Output the lines below exactly, please, from the first line until the line with "left shoulder: (299, 331)", counting both.

* Provided records
****************

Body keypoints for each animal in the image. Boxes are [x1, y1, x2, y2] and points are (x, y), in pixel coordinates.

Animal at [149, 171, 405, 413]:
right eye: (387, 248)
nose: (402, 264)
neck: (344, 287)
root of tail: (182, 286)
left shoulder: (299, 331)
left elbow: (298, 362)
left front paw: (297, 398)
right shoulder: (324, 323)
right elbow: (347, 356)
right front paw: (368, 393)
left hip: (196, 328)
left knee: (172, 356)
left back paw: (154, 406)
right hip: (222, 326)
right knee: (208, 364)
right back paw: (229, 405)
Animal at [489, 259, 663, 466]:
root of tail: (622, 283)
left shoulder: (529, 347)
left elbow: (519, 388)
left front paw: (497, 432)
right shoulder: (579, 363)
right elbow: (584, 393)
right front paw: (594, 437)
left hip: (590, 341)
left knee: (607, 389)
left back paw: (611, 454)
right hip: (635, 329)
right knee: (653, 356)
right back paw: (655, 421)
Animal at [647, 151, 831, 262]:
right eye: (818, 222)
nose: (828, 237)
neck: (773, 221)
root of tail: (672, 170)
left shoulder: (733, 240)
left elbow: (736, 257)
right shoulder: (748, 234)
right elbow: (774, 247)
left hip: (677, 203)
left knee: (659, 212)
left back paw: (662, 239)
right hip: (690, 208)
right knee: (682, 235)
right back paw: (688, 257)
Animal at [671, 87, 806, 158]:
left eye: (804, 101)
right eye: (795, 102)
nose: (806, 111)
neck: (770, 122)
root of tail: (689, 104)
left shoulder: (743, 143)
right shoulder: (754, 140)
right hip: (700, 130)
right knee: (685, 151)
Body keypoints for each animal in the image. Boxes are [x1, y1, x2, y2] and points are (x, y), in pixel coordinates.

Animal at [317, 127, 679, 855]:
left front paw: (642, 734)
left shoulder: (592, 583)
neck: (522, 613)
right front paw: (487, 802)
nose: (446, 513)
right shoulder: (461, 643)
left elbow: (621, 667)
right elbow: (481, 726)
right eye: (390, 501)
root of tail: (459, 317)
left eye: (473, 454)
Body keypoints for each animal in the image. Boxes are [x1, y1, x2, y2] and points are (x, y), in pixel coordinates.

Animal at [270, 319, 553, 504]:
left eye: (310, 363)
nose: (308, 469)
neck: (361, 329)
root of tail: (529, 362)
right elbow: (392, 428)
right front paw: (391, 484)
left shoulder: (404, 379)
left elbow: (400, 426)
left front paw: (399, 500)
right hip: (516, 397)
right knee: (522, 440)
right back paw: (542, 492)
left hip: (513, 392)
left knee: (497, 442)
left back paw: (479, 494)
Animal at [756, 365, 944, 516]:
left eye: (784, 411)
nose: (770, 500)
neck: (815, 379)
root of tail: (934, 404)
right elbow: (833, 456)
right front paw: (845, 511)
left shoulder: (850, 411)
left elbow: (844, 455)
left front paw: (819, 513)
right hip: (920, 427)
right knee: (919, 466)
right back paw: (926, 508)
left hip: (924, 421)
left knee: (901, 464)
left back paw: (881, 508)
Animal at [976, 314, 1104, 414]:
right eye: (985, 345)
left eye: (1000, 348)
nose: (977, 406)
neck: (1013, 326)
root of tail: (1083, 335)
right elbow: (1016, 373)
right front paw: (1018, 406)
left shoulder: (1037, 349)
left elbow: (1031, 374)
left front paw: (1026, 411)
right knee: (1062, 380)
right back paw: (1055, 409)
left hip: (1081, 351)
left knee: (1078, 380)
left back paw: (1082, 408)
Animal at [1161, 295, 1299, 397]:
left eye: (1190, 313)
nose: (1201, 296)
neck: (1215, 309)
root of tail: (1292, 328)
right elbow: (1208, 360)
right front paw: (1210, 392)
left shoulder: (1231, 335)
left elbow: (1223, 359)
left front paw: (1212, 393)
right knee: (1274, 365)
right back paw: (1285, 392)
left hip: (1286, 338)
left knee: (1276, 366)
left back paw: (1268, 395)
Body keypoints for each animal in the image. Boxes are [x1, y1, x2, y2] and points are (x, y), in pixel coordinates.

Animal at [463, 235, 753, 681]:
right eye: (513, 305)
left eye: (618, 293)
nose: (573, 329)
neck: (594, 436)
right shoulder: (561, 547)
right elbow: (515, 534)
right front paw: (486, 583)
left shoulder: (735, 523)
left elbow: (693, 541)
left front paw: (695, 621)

****************

* Written answer
Body keypoints for each animal in the image. Boxes are [x1, y1, x2, y2] and points are (x, y), in pixel coordinates.

Animal at [149, 171, 405, 413]:
right eye: (387, 248)
nose: (402, 264)
neck: (344, 287)
root of tail: (182, 286)
left shoulder: (299, 331)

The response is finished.